→ **Work instruction**
Search the data for the word "Forum" and copy out every line that has it.
═══ Record excerpts
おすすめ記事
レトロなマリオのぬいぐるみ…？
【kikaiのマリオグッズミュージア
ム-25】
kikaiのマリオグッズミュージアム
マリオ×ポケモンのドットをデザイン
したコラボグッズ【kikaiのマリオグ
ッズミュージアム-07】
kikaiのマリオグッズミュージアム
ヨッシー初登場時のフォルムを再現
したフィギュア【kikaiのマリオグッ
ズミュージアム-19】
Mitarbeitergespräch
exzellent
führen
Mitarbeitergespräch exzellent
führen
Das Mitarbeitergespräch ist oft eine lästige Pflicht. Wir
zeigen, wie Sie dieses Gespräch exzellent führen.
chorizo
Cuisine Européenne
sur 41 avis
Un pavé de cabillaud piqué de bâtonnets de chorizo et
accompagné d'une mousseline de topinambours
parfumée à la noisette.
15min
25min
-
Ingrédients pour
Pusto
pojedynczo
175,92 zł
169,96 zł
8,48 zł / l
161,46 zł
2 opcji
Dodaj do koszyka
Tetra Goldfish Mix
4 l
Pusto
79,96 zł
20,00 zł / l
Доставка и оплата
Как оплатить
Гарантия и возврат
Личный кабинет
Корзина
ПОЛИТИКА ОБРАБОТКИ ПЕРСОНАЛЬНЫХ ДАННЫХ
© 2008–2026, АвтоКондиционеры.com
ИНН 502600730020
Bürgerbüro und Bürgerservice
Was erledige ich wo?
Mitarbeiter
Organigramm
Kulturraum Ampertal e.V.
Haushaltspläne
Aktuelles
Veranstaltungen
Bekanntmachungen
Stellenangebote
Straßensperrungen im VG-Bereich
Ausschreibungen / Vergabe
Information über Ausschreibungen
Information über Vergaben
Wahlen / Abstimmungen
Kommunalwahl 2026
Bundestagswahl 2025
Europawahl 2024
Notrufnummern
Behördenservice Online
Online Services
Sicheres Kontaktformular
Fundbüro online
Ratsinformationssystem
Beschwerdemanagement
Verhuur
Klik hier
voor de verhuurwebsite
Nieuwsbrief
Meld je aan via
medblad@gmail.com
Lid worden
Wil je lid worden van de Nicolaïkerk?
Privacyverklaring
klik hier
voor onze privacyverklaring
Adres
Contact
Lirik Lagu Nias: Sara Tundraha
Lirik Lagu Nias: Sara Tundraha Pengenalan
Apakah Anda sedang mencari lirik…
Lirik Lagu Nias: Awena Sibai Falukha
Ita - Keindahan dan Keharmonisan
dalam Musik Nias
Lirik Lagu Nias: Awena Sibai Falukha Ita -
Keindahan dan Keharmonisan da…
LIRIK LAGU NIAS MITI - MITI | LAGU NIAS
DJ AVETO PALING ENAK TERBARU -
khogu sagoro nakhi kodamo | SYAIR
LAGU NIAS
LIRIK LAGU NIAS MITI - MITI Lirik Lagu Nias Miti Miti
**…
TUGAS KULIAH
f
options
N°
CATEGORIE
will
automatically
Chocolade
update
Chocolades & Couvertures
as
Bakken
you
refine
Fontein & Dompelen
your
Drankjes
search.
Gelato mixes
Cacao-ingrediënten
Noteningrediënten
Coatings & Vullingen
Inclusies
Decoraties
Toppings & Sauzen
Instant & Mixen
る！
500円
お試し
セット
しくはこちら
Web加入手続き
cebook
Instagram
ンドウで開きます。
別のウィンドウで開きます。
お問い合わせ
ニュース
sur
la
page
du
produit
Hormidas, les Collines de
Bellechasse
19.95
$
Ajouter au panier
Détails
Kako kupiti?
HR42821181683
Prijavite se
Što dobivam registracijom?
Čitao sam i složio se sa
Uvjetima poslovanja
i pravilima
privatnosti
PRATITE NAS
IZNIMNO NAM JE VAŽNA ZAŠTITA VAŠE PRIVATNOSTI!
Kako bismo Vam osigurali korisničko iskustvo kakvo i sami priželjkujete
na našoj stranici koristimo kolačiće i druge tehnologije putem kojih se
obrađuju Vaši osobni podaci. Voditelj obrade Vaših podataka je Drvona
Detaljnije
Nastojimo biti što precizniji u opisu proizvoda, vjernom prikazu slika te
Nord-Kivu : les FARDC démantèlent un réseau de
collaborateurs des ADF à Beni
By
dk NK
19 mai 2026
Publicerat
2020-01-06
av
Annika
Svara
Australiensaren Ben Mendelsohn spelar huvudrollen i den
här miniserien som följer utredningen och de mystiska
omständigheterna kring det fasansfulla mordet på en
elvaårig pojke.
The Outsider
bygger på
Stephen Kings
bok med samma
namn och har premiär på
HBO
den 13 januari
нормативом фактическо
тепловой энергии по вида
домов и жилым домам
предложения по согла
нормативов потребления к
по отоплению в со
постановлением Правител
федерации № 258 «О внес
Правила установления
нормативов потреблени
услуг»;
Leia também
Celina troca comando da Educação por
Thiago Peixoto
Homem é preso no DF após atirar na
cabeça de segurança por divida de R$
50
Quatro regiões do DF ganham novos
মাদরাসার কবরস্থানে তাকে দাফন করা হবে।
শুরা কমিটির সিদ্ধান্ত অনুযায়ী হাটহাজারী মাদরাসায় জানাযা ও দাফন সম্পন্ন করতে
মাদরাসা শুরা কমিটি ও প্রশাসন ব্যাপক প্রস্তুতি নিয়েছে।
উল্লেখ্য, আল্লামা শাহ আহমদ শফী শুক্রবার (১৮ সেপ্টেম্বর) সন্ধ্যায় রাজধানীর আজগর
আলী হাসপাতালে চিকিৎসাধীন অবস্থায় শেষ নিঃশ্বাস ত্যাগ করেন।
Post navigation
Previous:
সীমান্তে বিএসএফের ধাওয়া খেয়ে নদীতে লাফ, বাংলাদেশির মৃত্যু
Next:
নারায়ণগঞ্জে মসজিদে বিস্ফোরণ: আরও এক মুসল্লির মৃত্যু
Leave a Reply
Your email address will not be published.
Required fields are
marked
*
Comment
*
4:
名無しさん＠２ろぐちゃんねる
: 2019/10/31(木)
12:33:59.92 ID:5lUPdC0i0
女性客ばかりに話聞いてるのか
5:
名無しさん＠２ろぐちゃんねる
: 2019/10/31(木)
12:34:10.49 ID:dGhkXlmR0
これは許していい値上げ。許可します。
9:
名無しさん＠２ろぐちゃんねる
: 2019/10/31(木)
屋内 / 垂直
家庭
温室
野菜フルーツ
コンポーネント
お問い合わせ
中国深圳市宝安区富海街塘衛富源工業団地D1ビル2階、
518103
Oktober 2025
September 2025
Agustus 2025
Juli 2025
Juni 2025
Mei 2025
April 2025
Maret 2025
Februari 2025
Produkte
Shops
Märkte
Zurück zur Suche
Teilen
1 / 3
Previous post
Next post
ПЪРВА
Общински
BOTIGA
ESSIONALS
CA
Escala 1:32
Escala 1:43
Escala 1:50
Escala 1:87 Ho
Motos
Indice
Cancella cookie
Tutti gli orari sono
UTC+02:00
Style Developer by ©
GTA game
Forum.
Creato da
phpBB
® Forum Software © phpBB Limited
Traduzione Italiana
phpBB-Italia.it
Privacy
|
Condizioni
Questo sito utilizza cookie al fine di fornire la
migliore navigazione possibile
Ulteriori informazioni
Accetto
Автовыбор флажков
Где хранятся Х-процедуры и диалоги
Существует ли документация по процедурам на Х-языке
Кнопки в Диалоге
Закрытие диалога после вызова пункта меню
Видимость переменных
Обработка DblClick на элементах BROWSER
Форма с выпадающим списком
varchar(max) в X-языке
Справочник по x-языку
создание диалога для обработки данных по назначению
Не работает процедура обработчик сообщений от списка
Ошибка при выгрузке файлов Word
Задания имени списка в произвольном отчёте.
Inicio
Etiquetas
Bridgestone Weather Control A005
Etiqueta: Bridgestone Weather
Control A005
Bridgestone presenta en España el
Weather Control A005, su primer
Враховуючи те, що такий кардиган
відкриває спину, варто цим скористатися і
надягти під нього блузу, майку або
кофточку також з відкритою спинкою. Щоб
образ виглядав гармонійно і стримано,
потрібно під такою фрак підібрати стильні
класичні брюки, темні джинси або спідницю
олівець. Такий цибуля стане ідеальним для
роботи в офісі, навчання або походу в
══════
→ **Final answer**
Forum.
® Forum Software © phpBB Limited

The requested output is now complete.